- _Entries supplied_
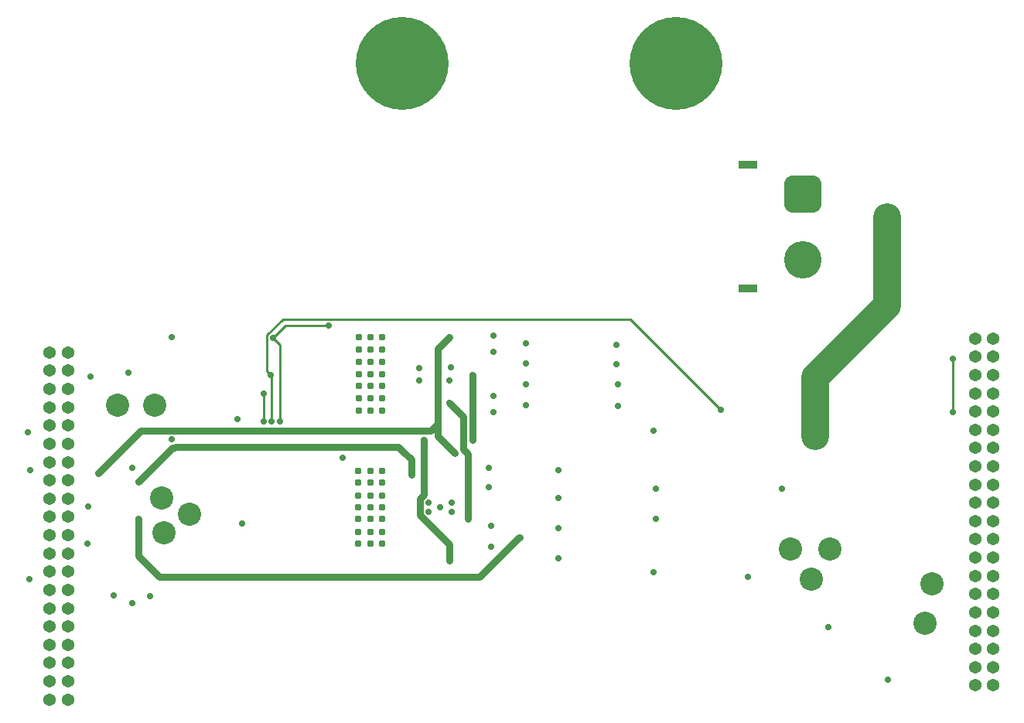
<source format=gbr>
%TF.GenerationSoftware,KiCad,Pcbnew,7.0.7*%
%TF.CreationDate,2024-03-26T08:25:24-07:00*%
%TF.ProjectId,Power-board,506f7765-722d-4626-9f61-72642e6b6963,rev?*%
%TF.SameCoordinates,Original*%
%TF.FileFunction,Copper,L4,Bot*%
%TF.FilePolarity,Positive*%
%FSLAX46Y46*%
G04 Gerber Fmt 4.6, Leading zero omitted, Abs format (unit mm)*
G04 Created by KiCad (PCBNEW 7.0.7) date 2024-03-26 08:25:24*
%MOMM*%
%LPD*%
G01*
G04 APERTURE LIST*
G04 Aperture macros list*
%AMRoundRect*
0 Rectangle with rounded corners*
0 $1 Rounding radius*
0 $2 $3 $4 $5 $6 $7 $8 $9 X,Y pos of 4 corners*
0 Add a 4 corners polygon primitive as box body*
4,1,4,$2,$3,$4,$5,$6,$7,$8,$9,$2,$3,0*
0 Add four circle primitives for the rounded corners*
1,1,$1+$1,$2,$3*
1,1,$1+$1,$4,$5*
1,1,$1+$1,$6,$7*
1,1,$1+$1,$8,$9*
0 Add four rect primitives between the rounded corners*
20,1,$1+$1,$2,$3,$4,$5,0*
20,1,$1+$1,$4,$5,$6,$7,0*
20,1,$1+$1,$6,$7,$8,$9,0*
20,1,$1+$1,$8,$9,$2,$3,0*%
G04 Aperture macros list end*
%TA.AperFunction,ComponentPad*%
%ADD10C,0.780000*%
%TD*%
%TA.AperFunction,ComponentPad*%
%ADD11C,1.371600*%
%TD*%
%TA.AperFunction,ComponentPad*%
%ADD12R,2.000000X0.900000*%
%TD*%
%TA.AperFunction,ComponentPad*%
%ADD13RoundRect,1.025000X1.025000X-1.025000X1.025000X1.025000X-1.025000X1.025000X-1.025000X-1.025000X0*%
%TD*%
%TA.AperFunction,ComponentPad*%
%ADD14C,4.100000*%
%TD*%
%TA.AperFunction,ComponentPad*%
%ADD15C,10.160000*%
%TD*%
%TA.AperFunction,ViaPad*%
%ADD16C,0.711200*%
%TD*%
%TA.AperFunction,ViaPad*%
%ADD17C,2.540000*%
%TD*%
%TA.AperFunction,Conductor*%
%ADD18C,0.762000*%
%TD*%
%TA.AperFunction,Conductor*%
%ADD19C,3.048000*%
%TD*%
%TA.AperFunction,Conductor*%
%ADD20C,0.254000*%
%TD*%
G04 APERTURE END LIST*
D10*
%TO.P,U3,29,PAD*%
%TO.N,GND*%
X104588000Y-67788000D03*
X104588000Y-69088000D03*
X104588000Y-70488000D03*
X104588000Y-71788000D03*
X104588000Y-73088000D03*
X104588003Y-74488000D03*
X104588003Y-75788000D03*
X105888000Y-69088000D03*
X105888003Y-67788000D03*
X105888003Y-70488000D03*
X105888003Y-71788000D03*
X105888003Y-73088000D03*
X105888003Y-74488000D03*
X105888005Y-75788000D03*
X107188000Y-67788000D03*
X107188000Y-69088000D03*
X107188000Y-70488000D03*
X107188000Y-71788000D03*
X107188000Y-73088000D03*
X107188002Y-74488000D03*
X107188002Y-75788000D03*
%TD*%
D11*
%TO.P,J1,A1,Pin_1*%
%TO.N,+3.3V*%
X70780000Y-69442100D03*
%TO.P,J1,A2,Pin_2*%
X72780000Y-69442100D03*
%TO.P,J1,A3,Pin_3*%
%TO.N,GND*%
X70780000Y-71442100D03*
%TO.P,J1,A4,Pin_4*%
X72780000Y-71442100D03*
%TO.P,J1,A5,Pin_5*%
%TO.N,+5V*%
X70780000Y-73442100D03*
%TO.P,J1,A6,Pin_6*%
X72780000Y-73442100D03*
%TO.P,J1,A7,Pin_7*%
X70780000Y-75442100D03*
%TO.P,J1,A8,Pin_8*%
X72780000Y-75442100D03*
%TO.P,J1,A9,Pin_9*%
%TO.N,GND*%
X70780000Y-77442100D03*
%TO.P,J1,A10,Pin_10*%
X72780000Y-77442100D03*
%TO.P,J1,A11,Pin_11*%
%TO.N,LOX_VENT+*%
X70780000Y-79442100D03*
%TO.P,J1,A12,Pin_12*%
X72780000Y-79442100D03*
%TO.P,J1,A13,Pin_13*%
%TO.N,GND*%
X70780000Y-81442100D03*
%TO.P,J1,A14,Pin_14*%
X72780000Y-81442100D03*
%TO.P,J1,A15,Pin_15*%
%TO.N,ETH_VENT+*%
X70780000Y-83442100D03*
%TO.P,J1,A16,Pin_16*%
X72780000Y-83442100D03*
%TO.P,J1,A17,Pin_17*%
%TO.N,GND*%
X70780000Y-85442100D03*
%TO.P,J1,A18,Pin_18*%
X72780000Y-85442100D03*
%TO.P,J1,A19,Pin_19*%
%TO.N,ETH_MAIN+*%
X70780000Y-87442100D03*
%TO.P,J1,A20,Pin_20*%
X72780000Y-87442100D03*
%TO.P,J1,A21,Pin_21*%
%TO.N,GND*%
X70780000Y-89442100D03*
%TO.P,J1,A22,Pin_22*%
X72780000Y-89442100D03*
%TO.P,J1,A23,Pin_23*%
%TO.N,PYRO_EX+*%
X70780000Y-91442100D03*
%TO.P,J1,A24,Pin_24*%
X72780000Y-91442100D03*
%TO.P,J1,A25,Pin_25*%
%TO.N,GND*%
X70780000Y-93442100D03*
%TO.P,J1,A26,Pin_26*%
X72780000Y-93442100D03*
%TO.P,J1,A27,Pin_27*%
%TO.N,unconnected-(J1A-Pin_27-PadA27)*%
X70780000Y-95442100D03*
%TO.P,J1,A28,Pin_28*%
%TO.N,unconnected-(J1A-Pin_28-PadA28)*%
X72780000Y-95442100D03*
%TO.P,J1,A29,Pin_29*%
%TO.N,unconnected-(J1A-Pin_29-PadA29)*%
X70780000Y-97442100D03*
%TO.P,J1,A30,Pin_30*%
%TO.N,unconnected-(J1A-Pin_30-PadA30)*%
X72780000Y-97442100D03*
%TO.P,J1,A31,Pin_31*%
%TO.N,unconnected-(J1A-Pin_31-PadA31)*%
X70780000Y-99442100D03*
%TO.P,J1,A32,Pin_32*%
%TO.N,unconnected-(J1A-Pin_32-PadA32)*%
X72780000Y-99442100D03*
%TO.P,J1,A33,Pin_33*%
%TO.N,unconnected-(J1A-Pin_33-PadA33)*%
X70780000Y-101442000D03*
%TO.P,J1,A34,Pin_34*%
%TO.N,unconnected-(J1A-Pin_34-PadA34)*%
X72780000Y-101442000D03*
%TO.P,J1,A35,Pin_35*%
%TO.N,PWR_SUP*%
X70780000Y-103442000D03*
%TO.P,J1,A36,Pin_36*%
X72780000Y-103442000D03*
%TO.P,J1,A37,Pin_37*%
X70780000Y-105442000D03*
%TO.P,J1,A38,Pin_38*%
X72780000Y-105442000D03*
%TO.P,J1,A39,Pin_39*%
X70780000Y-107442000D03*
%TO.P,J1,A40,Pin_40*%
X72780000Y-107442000D03*
%TO.P,J1,B1,Pin_1*%
%TO.N,unconnected-(J1B-Pin_1-PadB1)*%
X172050000Y-67905269D03*
%TO.P,J1,B2,Pin_2*%
%TO.N,unconnected-(J1B-Pin_2-PadB2)*%
X174050000Y-67905269D03*
%TO.P,J1,B3,Pin_3*%
%TO.N,unconnected-(J1B-Pin_3-PadB3)*%
X172050000Y-69905269D03*
%TO.P,J1,B4,Pin_4*%
%TO.N,unconnected-(J1B-Pin_4-PadB4)*%
X174050000Y-69905269D03*
%TO.P,J1,B5,Pin_5*%
%TO.N,GND*%
X172050000Y-71905269D03*
%TO.P,J1,B6,Pin_6*%
%TO.N,unconnected-(J1B-Pin_6-PadB6)*%
X174050000Y-71905269D03*
%TO.P,J1,B7,Pin_7*%
%TO.N,PYRO1EN*%
X172050000Y-73905269D03*
%TO.P,J1,B8,Pin_8*%
%TO.N,GND*%
X174050000Y-73905269D03*
%TO.P,J1,B9,Pin_9*%
X172050000Y-75905169D03*
%TO.P,J1,B10,Pin_10*%
%TO.N,unconnected-(J1B-Pin_10-PadB10)*%
X174050000Y-75905169D03*
%TO.P,J1,B11,Pin_11*%
%TO.N,unconnected-(J1B-Pin_11-PadB11)*%
X172050000Y-77905169D03*
%TO.P,J1,B12,Pin_12*%
%TO.N,unconnected-(J1B-Pin_12-PadB12)*%
X174050000Y-77905169D03*
%TO.P,J1,B13,Pin_13*%
%TO.N,unconnected-(J1B-Pin_13-PadB13)*%
X172050000Y-79905169D03*
%TO.P,J1,B14,Pin_14*%
%TO.N,unconnected-(J1B-Pin_14-PadB14)*%
X174050000Y-79905169D03*
%TO.P,J1,B15,Pin_15*%
%TO.N,unconnected-(J1B-Pin_15-PadB15)*%
X172050000Y-81905169D03*
%TO.P,J1,B16,Pin_16*%
%TO.N,unconnected-(J1B-Pin_16-PadB16)*%
X174050000Y-81905169D03*
%TO.P,J1,B17,Pin_17*%
%TO.N,GND*%
X172050000Y-83905169D03*
%TO.P,J1,B18,Pin_18*%
X174050000Y-83905169D03*
%TO.P,J1,B19,Pin_19*%
%TO.N,unconnected-(J1B-Pin_19-PadB19)*%
X172050000Y-85905169D03*
%TO.P,J1,B20,Pin_20*%
%TO.N,PYRO2EN*%
X174050000Y-85905169D03*
%TO.P,J1,B21,Pin_21*%
%TO.N,unconnected-(J1B-Pin_21-PadB21)*%
X172050000Y-87905169D03*
%TO.P,J1,B22,Pin_22*%
%TO.N,PYRO3EN*%
X174050000Y-87905169D03*
%TO.P,J1,B23,Pin_23*%
%TO.N,unconnected-(J1B-Pin_23-PadB23)*%
X172050000Y-89905169D03*
%TO.P,J1,B24,Pin_24*%
%TO.N,PYRO4EN*%
X174050000Y-89905169D03*
%TO.P,J1,B25,Pin_25*%
%TO.N,GND*%
X172050000Y-91905169D03*
%TO.P,J1,B26,Pin_26*%
X174050000Y-91905169D03*
%TO.P,J1,B27,Pin_27*%
%TO.N,unconnected-(J1B-Pin_27-PadB27)*%
X172050000Y-93905169D03*
%TO.P,J1,B28,Pin_28*%
%TO.N,unconnected-(J1B-Pin_28-PadB28)*%
X174050000Y-93905169D03*
%TO.P,J1,B29,Pin_29*%
%TO.N,unconnected-(J1B-Pin_29-PadB29)*%
X172050000Y-95905169D03*
%TO.P,J1,B30,Pin_30*%
%TO.N,unconnected-(J1B-Pin_30-PadB30)*%
X174050000Y-95905169D03*
%TO.P,J1,B31,Pin_31*%
%TO.N,unconnected-(J1B-Pin_31-PadB31)*%
X172050000Y-97905169D03*
%TO.P,J1,B32,Pin_32*%
%TO.N,unconnected-(J1B-Pin_32-PadB32)*%
X174050000Y-97905169D03*
%TO.P,J1,B33,Pin_33*%
%TO.N,GND*%
X172050000Y-99905169D03*
%TO.P,J1,B34,Pin_34*%
X174050000Y-99905169D03*
%TO.P,J1,B35,Pin_35*%
%TO.N,unconnected-(J1B-Pin_35-PadB35)*%
X172050000Y-101905169D03*
%TO.P,J1,B36,Pin_36*%
%TO.N,unconnected-(J1B-Pin_36-PadB36)*%
X174050000Y-101905169D03*
%TO.P,J1,B37,Pin_37*%
%TO.N,unconnected-(J1B-Pin_37-PadB37)*%
X172050000Y-103905169D03*
%TO.P,J1,B38,Pin_38*%
%TO.N,unconnected-(J1B-Pin_38-PadB38)*%
X174050000Y-103905169D03*
%TO.P,J1,B39,Pin_39*%
%TO.N,unconnected-(J1B-Pin_39-PadB39)*%
X172050000Y-105905169D03*
%TO.P,J1,B40,Pin_40*%
%TO.N,unconnected-(J1B-Pin_40-PadB40)*%
X174050000Y-105905169D03*
%TD*%
D10*
%TO.P,U2,29,PAD*%
%TO.N,GND*%
X104557997Y-82390000D03*
X104557997Y-83690000D03*
X104557997Y-85090000D03*
X104557997Y-86390000D03*
X104557997Y-87690000D03*
X104558000Y-89090000D03*
X104558000Y-90390000D03*
X105857997Y-83690000D03*
X105858000Y-82390000D03*
X105858000Y-85090000D03*
X105858000Y-86390000D03*
X105858000Y-87690000D03*
X105858000Y-89090000D03*
X105858002Y-90390000D03*
X107157997Y-82390000D03*
X107157997Y-83690000D03*
X107157997Y-85090000D03*
X107157997Y-86390000D03*
X107157997Y-87690000D03*
X107157999Y-89090000D03*
X107157999Y-90390000D03*
%TD*%
D12*
%TO.P,J2,*%
%TO.N,*%
X147167600Y-62420400D03*
X147167600Y-48920400D03*
D13*
%TO.P,J2,1,1*%
%TO.N,/BAT1_+_pre*%
X153167600Y-52070400D03*
D14*
%TO.P,J2,2,2*%
%TO.N,GND*%
X153167600Y-59270400D03*
%TD*%
D15*
%TO.P,J5,1,Pin_1*%
%TO.N,/BAT1_+_pre*%
X139350000Y-37782000D03*
%TO.P,J5,2,Pin_2*%
%TO.N,GND*%
X109380000Y-37782000D03*
%TD*%
D16*
%TO.N,GND*%
X91850000Y-88200000D03*
X132842000Y-70739000D03*
X74900000Y-90350000D03*
X75000000Y-86300000D03*
X79400000Y-71650000D03*
X84100000Y-67800000D03*
X126492000Y-82296000D03*
X91300000Y-76700000D03*
X122936000Y-72898000D03*
X75250000Y-72100000D03*
X68600000Y-82300000D03*
X122936000Y-75184000D03*
X119380000Y-74168000D03*
X119380000Y-67564000D03*
X68350000Y-78200000D03*
X126492000Y-88646000D03*
X122936000Y-70612000D03*
X122936000Y-68453000D03*
X102870000Y-80946600D03*
X126492000Y-91948000D03*
X119126000Y-90678000D03*
X118872000Y-82042000D03*
X119380000Y-75946000D03*
X79800000Y-82050000D03*
X118872000Y-84223400D03*
X126492000Y-85344000D03*
X68575000Y-94275000D03*
X132842000Y-68580000D03*
X137091999Y-87670001D03*
X132969000Y-72898000D03*
X136837999Y-93512001D03*
X132969000Y-75311000D03*
X162557500Y-105277000D03*
X136837999Y-78018001D03*
X147228500Y-94052000D03*
X84100000Y-78914600D03*
X119380000Y-69342000D03*
X155985500Y-99496000D03*
X150935500Y-84396000D03*
X137091999Y-84368001D03*
X119126000Y-88392000D03*
D17*
%TO.N,V_ALL+*%
X83312000Y-89154000D03*
X82296000Y-75184000D03*
D16*
X112268000Y-86868000D03*
X111252000Y-71120000D03*
D17*
X151892000Y-90932000D03*
D16*
X114554000Y-72542400D03*
D17*
X154178000Y-94234000D03*
D16*
X77750000Y-96050000D03*
X112268000Y-85852000D03*
D17*
X167386000Y-94742000D03*
D16*
X114808000Y-85852000D03*
D17*
X156210000Y-90932000D03*
D16*
X79790000Y-96860000D03*
X114706400Y-71069200D03*
D17*
X78232000Y-75184000D03*
X86106000Y-87122000D03*
D16*
X113538000Y-86360000D03*
X81750000Y-96150000D03*
D17*
X83058000Y-85344000D03*
D16*
X114808000Y-86868000D03*
D17*
X166624000Y-99060000D03*
D16*
X111252000Y-72491600D03*
%TO.N,LOX_VENT+*%
X114554000Y-67735001D03*
X115130001Y-80435001D03*
X76073000Y-82677000D03*
D17*
%TO.N,/BAT1_+_pre*%
X154581900Y-78620000D03*
X162407600Y-54610000D03*
D16*
%TO.N,ETH_VENT+*%
X110383401Y-82804000D03*
X109474000Y-80264000D03*
X117094000Y-71882000D03*
X80518000Y-83566000D03*
X117094000Y-78994000D03*
%TO.N,ETH_MAIIN+*%
X114554000Y-74930000D03*
X116586000Y-87630000D03*
%TO.N,PYRO_EX+*%
X114554000Y-92202000D03*
X111760000Y-78994000D03*
%TO.N,ETH_MAIN+*%
X80518000Y-87630000D03*
X122242000Y-89662000D03*
%TO.N,PYRO1EN*%
X95250000Y-67818000D03*
X101346000Y-66468600D03*
X96012000Y-76962000D03*
%TO.N,PYRO2EN*%
X169672000Y-75946000D03*
X95065803Y-76962000D03*
X169672000Y-70104000D03*
X94996000Y-71882000D03*
X144272000Y-75692000D03*
%TO.N,PYRO3EN*%
X94234000Y-73914000D03*
X94154600Y-76962000D03*
%TD*%
D18*
%TO.N,LOX_VENT+*%
X113284000Y-78589000D02*
X115130001Y-80435001D01*
X113284000Y-69005001D02*
X113284000Y-78589000D01*
X80772000Y-77978000D02*
X76073000Y-82677000D01*
X114554000Y-67735001D02*
X113284000Y-69005001D01*
X113284000Y-77216000D02*
X112522000Y-77978000D01*
X112522000Y-77978000D02*
X80772000Y-77978000D01*
D19*
%TO.N,/BAT1_+_pre*%
X154581900Y-72138500D02*
X162407600Y-64312800D01*
X162407600Y-64312800D02*
X162407600Y-54610000D01*
X154581900Y-78620000D02*
X154581900Y-72138500D01*
D18*
%TO.N,ETH_VENT+*%
X117094000Y-78994000D02*
X117094000Y-71882000D01*
X110383401Y-82804000D02*
X110383401Y-81173401D01*
X84232800Y-79851200D02*
X80518000Y-83566000D01*
X109474000Y-80264000D02*
X108966000Y-79756000D01*
X84583153Y-79756000D02*
X84487953Y-79851200D01*
X110383401Y-81173401D02*
X109474000Y-80264000D01*
X108966000Y-79756000D02*
X84583153Y-79756000D01*
X84487953Y-79851200D02*
X84232800Y-79851200D01*
%TO.N,ETH_MAIIN+*%
X116078000Y-76454000D02*
X114554000Y-74930000D01*
X116586000Y-87630000D02*
X116586000Y-80530526D01*
X116078000Y-80022526D02*
X116078000Y-76454000D01*
X116586000Y-80530526D02*
X116078000Y-80022526D01*
%TO.N,PYRO_EX+*%
X111331400Y-87255953D02*
X114554000Y-90478553D01*
X114554000Y-90478553D02*
X114554000Y-92202000D01*
X111331400Y-85464047D02*
X111331400Y-87255953D01*
X111760000Y-78994000D02*
X111760000Y-85035447D01*
X111760000Y-85035447D02*
X111331400Y-85464047D01*
%TO.N,ETH_MAIN+*%
X80518000Y-87630000D02*
X80518000Y-91694000D01*
X80518000Y-91694000D02*
X82804000Y-93980000D01*
X82804000Y-93980000D02*
X117856000Y-93980000D01*
X122174000Y-89662000D02*
X122242000Y-89662000D01*
X117856000Y-93980000D02*
X122174000Y-89662000D01*
D20*
%TO.N,PYRO1EN*%
X95250000Y-67818000D02*
X96012000Y-68580000D01*
X101346000Y-66468600D02*
X96599400Y-66468600D01*
X96012000Y-68580000D02*
X96012000Y-76962000D01*
X96599400Y-66468600D02*
X95250000Y-67818000D01*
%TO.N,PYRO2EN*%
X95065803Y-71951803D02*
X95065803Y-76962000D01*
X94567400Y-67535257D02*
X94567400Y-71453400D01*
X94567400Y-71453400D02*
X94996000Y-71882000D01*
X144272000Y-75692000D02*
X134366000Y-65786000D01*
X96316657Y-65786000D02*
X94567400Y-67535257D01*
X94996000Y-71882000D02*
X95065803Y-71951803D01*
X169672000Y-70104000D02*
X169672000Y-75946000D01*
X134366000Y-65786000D02*
X96316657Y-65786000D01*
%TO.N,PYRO3EN*%
X94234000Y-73914000D02*
X94154600Y-73993400D01*
X94154600Y-73993400D02*
X94154600Y-76962000D01*
%TD*%
M02*

</source>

- _Task requirements_
Using the listing above, return word for word each line from the one that has "X68600000Y-82300000D03*" through the one that has "X118872000Y-84223400D03*", and no line outside that range.

- _Written answer_
X68600000Y-82300000D03*
X122936000Y-75184000D03*
X119380000Y-74168000D03*
X119380000Y-67564000D03*
X68350000Y-78200000D03*
X126492000Y-88646000D03*
X122936000Y-70612000D03*
X122936000Y-68453000D03*
X102870000Y-80946600D03*
X126492000Y-91948000D03*
X119126000Y-90678000D03*
X118872000Y-82042000D03*
X119380000Y-75946000D03*
X79800000Y-82050000D03*
X118872000Y-84223400D03*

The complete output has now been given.